**WHAT YOU SHOULD DO:** Beginning with the line that holds "remier patient a pu bénéficier de" and finishing with the line that holds "potensi yang bisa", repeat the listing exactly, leaving every picture out.

**MATERIAL PROVIDED:**

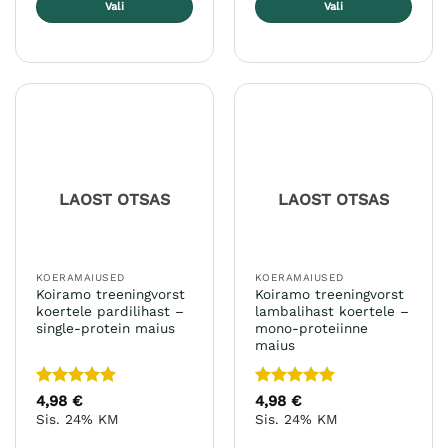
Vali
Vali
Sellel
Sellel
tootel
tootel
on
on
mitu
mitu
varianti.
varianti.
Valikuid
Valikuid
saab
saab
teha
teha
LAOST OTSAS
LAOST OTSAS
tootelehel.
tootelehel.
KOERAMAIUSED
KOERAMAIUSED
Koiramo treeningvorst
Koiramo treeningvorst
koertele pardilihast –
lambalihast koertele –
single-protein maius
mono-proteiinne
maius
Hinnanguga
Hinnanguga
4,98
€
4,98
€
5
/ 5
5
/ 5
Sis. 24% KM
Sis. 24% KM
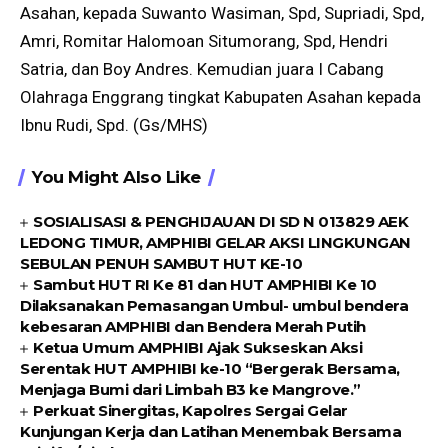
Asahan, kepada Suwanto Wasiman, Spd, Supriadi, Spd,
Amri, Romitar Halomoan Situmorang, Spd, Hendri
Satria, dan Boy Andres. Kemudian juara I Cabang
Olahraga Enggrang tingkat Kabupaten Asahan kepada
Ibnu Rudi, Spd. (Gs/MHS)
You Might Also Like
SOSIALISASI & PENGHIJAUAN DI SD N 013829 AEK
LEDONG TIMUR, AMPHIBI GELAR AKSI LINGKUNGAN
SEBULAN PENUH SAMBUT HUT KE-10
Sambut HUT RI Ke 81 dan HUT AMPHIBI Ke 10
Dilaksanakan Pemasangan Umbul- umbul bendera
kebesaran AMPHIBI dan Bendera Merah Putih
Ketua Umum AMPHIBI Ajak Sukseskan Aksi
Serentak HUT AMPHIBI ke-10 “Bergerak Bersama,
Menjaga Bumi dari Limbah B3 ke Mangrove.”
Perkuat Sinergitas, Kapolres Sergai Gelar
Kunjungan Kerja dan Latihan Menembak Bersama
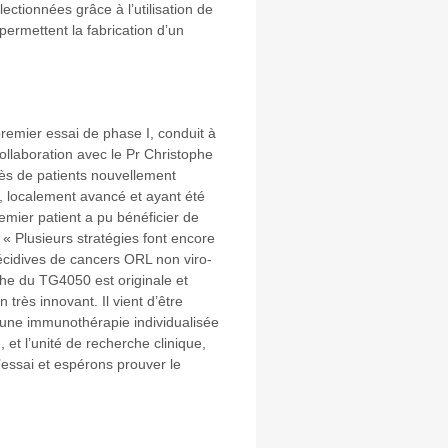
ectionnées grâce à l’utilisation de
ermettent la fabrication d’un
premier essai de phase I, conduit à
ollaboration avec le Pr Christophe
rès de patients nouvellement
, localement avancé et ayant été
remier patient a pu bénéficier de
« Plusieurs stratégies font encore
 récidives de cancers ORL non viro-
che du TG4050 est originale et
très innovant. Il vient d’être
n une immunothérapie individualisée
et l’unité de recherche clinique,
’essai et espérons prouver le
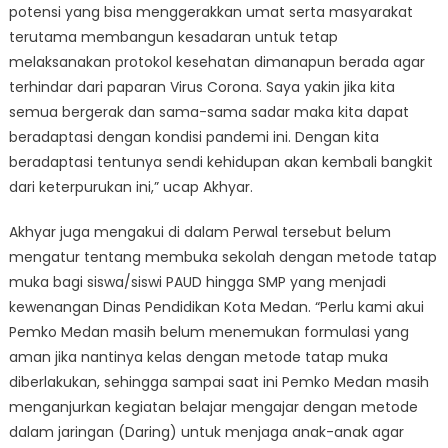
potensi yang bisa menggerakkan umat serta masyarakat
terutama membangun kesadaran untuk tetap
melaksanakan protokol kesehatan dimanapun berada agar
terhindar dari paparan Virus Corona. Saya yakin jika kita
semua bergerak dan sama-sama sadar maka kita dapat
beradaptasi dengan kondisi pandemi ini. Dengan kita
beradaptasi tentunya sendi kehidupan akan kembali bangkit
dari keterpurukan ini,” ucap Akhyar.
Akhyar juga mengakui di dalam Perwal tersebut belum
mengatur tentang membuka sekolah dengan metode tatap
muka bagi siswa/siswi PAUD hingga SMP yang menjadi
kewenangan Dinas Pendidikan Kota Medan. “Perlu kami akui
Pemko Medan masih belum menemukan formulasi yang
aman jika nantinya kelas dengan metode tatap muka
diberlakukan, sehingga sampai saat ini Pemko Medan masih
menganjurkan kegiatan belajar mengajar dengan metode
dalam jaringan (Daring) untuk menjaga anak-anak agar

**PROBLEM SOLUTION:**
remier patient a pu bénéficier de
« Plusieurs stratégies font encore
 récidives de cancers ORL non viro-
che du TG4050 est originale et
très innovant. Il vient d’être
n une immunothérapie individualisée
et l’unité de recherche clinique,
’essai et espérons prouver le
potensi yang bisa menggerakkan umat serta masyarakat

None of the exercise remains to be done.